Glad this feature is built into most modern operating systems these days.

For MacOS (Sequoia+) you can just forget the network and reconnect to get a new MAC address [1].

Android's documentation for if it decides to generate a new address per connection is a little vague [2], but I'm guessing forgetting and reconnecting works as well, you may also need to flip the "Wi-Fi non-persistent MAC randomization" bit in developer settings.

On Windows, flipping the "Random hardware address" switch seems to cause it to generate a new seed/address for me.

[1] https://support.apple.com/en-euro/102509

[2] https://source.android.com/docs/core/connect/wifi-mac-random...

lxgr a day ago | parent | next [-]

Per [1], this only works once per 24 hours on new iOS/macOS versions, and only once per two weeks on older ones though.
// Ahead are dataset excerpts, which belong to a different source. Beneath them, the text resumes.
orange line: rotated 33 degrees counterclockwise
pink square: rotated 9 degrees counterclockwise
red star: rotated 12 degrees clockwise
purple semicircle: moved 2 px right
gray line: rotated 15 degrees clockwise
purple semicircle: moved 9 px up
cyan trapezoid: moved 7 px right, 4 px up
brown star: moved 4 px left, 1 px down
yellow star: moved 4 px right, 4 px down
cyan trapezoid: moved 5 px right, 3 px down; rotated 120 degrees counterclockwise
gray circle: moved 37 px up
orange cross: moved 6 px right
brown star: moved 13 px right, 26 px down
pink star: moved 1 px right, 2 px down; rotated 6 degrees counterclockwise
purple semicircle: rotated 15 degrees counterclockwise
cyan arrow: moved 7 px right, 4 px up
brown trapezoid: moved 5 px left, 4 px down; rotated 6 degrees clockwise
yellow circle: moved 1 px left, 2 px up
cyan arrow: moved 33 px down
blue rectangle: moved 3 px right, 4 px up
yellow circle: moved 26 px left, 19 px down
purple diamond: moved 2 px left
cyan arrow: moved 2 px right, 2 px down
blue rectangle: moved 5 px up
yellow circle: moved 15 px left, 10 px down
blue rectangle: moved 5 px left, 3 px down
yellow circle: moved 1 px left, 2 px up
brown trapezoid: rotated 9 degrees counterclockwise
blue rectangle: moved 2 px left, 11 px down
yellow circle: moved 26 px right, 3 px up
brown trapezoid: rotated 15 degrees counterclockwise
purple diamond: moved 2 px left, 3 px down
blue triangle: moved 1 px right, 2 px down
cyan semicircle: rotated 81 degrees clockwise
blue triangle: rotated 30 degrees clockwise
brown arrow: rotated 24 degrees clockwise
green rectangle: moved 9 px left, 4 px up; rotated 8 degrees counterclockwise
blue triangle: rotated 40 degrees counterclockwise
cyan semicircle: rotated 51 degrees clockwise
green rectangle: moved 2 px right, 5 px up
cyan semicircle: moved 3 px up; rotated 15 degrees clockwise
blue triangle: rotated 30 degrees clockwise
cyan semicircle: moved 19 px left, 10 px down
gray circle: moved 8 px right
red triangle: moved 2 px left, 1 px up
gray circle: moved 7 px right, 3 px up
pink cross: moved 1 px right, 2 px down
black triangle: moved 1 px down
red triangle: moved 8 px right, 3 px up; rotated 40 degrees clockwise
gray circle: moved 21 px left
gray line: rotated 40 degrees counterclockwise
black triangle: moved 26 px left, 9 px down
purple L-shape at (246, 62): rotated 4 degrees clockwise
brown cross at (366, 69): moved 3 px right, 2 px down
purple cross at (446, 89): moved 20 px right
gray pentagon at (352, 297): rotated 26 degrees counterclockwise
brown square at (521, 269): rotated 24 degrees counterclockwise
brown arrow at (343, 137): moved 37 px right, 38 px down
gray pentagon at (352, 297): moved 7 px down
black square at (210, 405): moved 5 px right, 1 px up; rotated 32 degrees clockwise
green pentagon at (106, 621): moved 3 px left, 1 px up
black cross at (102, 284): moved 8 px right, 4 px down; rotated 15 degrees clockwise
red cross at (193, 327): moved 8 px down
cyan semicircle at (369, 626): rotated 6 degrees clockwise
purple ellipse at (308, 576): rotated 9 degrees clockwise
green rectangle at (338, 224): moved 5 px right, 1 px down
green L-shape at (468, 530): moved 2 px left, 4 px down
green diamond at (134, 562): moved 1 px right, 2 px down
km3r a day ago | parent | prev | next [-]

Yeah I had to flip the developer setting toggle, but worked flawlessly for my flight (American Airlines has a watch an ad for 20 minutes of free internet that only works once per MAC)

fendale 21 hours ago | parent [-]

Are you saying that on IOS 18 if you enable developer mode then each time you forgot the network it gets a new Mac? But without developer mode it does not get a new Mac each time you forget it? The Apple docs linked elsewhere in this thread suggest it only gets a new Mac once per 24 hours when you forget the network normally. I’m going on a long boat trip in the next week where this trick might work for me if so!

userbinator 13 hours ago | parent | prev | next [-]

I have a generic Android phone from many years ago where the manufacturer didn't even bother to program the WiFi NVRAM, so every time you load and unload the driver, you get a new randomly generated MAC address. Interesting that that has become a feature these days.

bapak a day ago | parent | prev [-]

I think the rotating address is limited to 3, right? The script here generates one at random.